• [Exercise brief]:
Go through the data and copy every line in which "role" appears.
Top of Recorded data
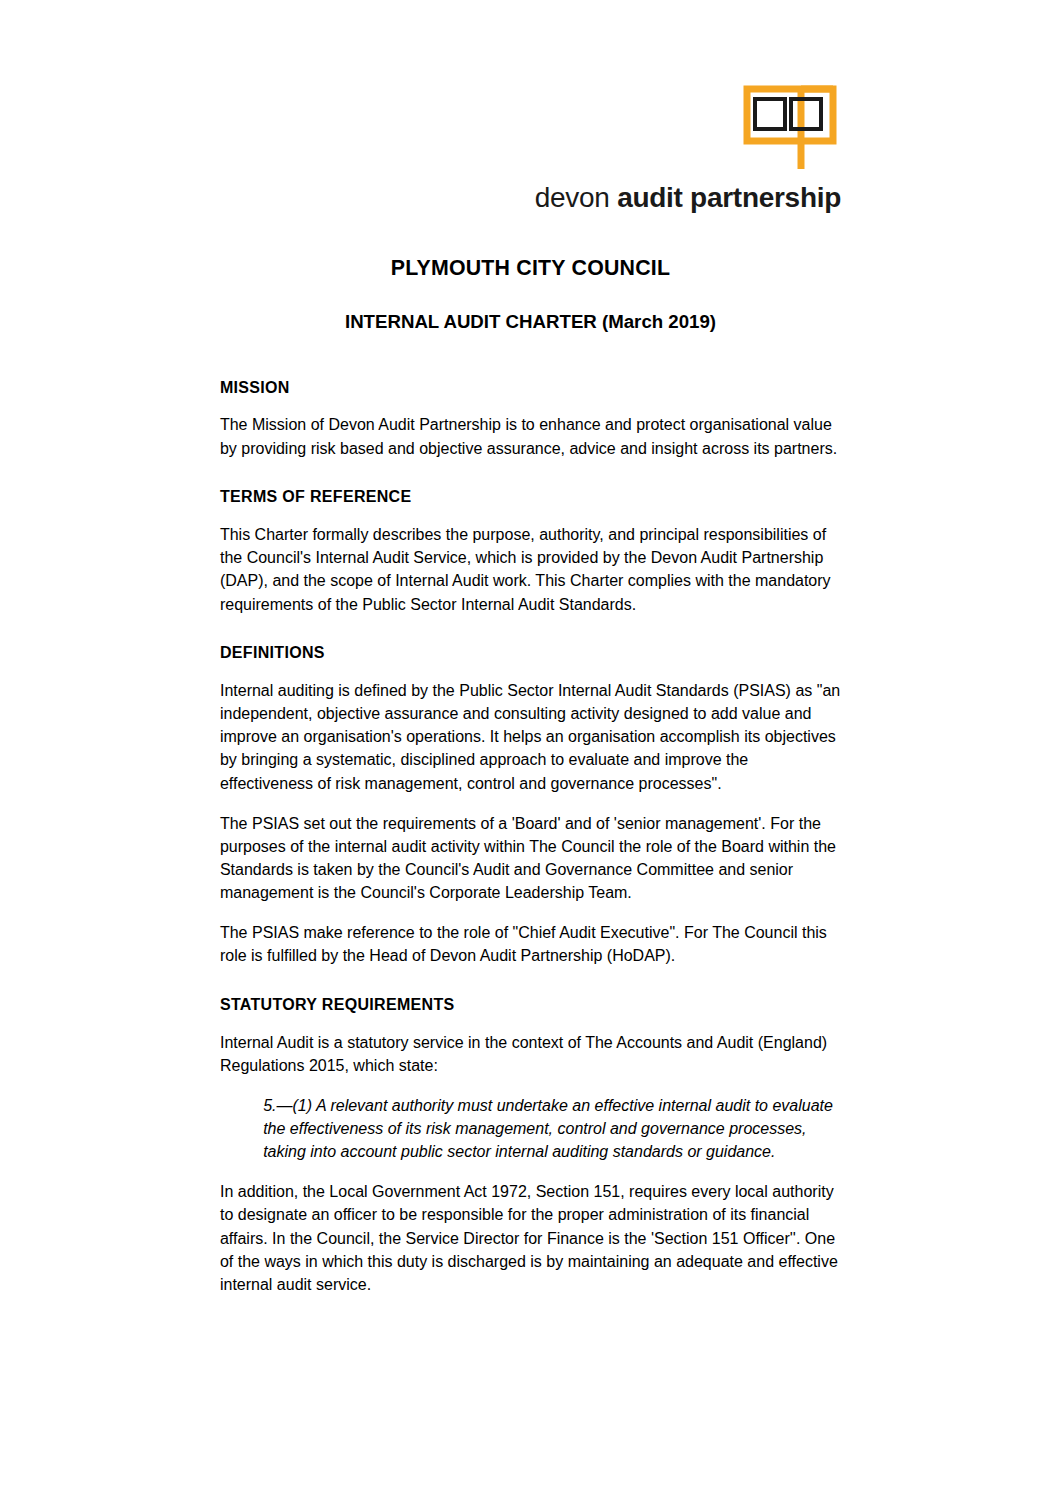devon audit partnership
PLYMOUTH CITY COUNCIL
INTERNAL AUDIT CHARTER (March 2019)
MISSION
The Mission of Devon Audit Partnership is to enhance and protect organisational value by providing risk based and objective assurance, advice and insight across its partners.
TERMS OF REFERENCE
This Charter formally describes the purpose, authority, and principal responsibilities of the Council's Internal Audit Service, which is provided by the Devon Audit Partnership (DAP), and the scope of Internal Audit work. This Charter complies with the mandatory requirements of the Public Sector Internal Audit Standards.
DEFINITIONS
Internal auditing is defined by the Public Sector Internal Audit Standards (PSIAS) as "an independent, objective assurance and consulting activity designed to add value and improve an organisation's operations. It helps an organisation accomplish its objectives by bringing a systematic, disciplined approach to evaluate and improve the effectiveness of risk management, control and governance processes".
The PSIAS set out the requirements of a 'Board' and of 'senior management'. For the purposes of the internal audit activity within The Council the role of the Board within the Standards is taken by the Council's Audit and Governance Committee and senior management is the Council's Corporate Leadership Team.
The PSIAS make reference to the role of "Chief Audit Executive". For The Council this role is fulfilled by the Head of Devon Audit Partnership (HoDAP).
STATUTORY REQUIREMENTS
Internal Audit is a statutory service in the context of The Accounts and Audit (England) Regulations 2015, which state:
5.—(1) A relevant authority must undertake an effective internal audit to evaluate the effectiveness of its risk management, control and governance processes, taking into account public sector internal auditing standards or guidance.
In addition, the Local Government Act 1972, Section 151, requires every local authority to designate an officer to be responsible for the proper administration of its financial affairs. In the Council, the Service Director for Finance is the 'Section 151 Officer''. One of the ways in which this duty is discharged is by maintaining an adequate and effective internal audit service.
Bottom of Recorded data
• [Your solution]:
The PSIAS set out the requirements of a 'Board' and of 'senior management'. For the purposes of the internal audit activity within The Council the role of the Board within the Standards is taken by the Council's Audit and Governance Committee and senior management is the Council's Corporate Leadership Team.
The PSIAS make reference to the role of "Chief Audit Executive". For The Council this role is fulfilled by the Head of Devon Audit Partnership (HoDAP).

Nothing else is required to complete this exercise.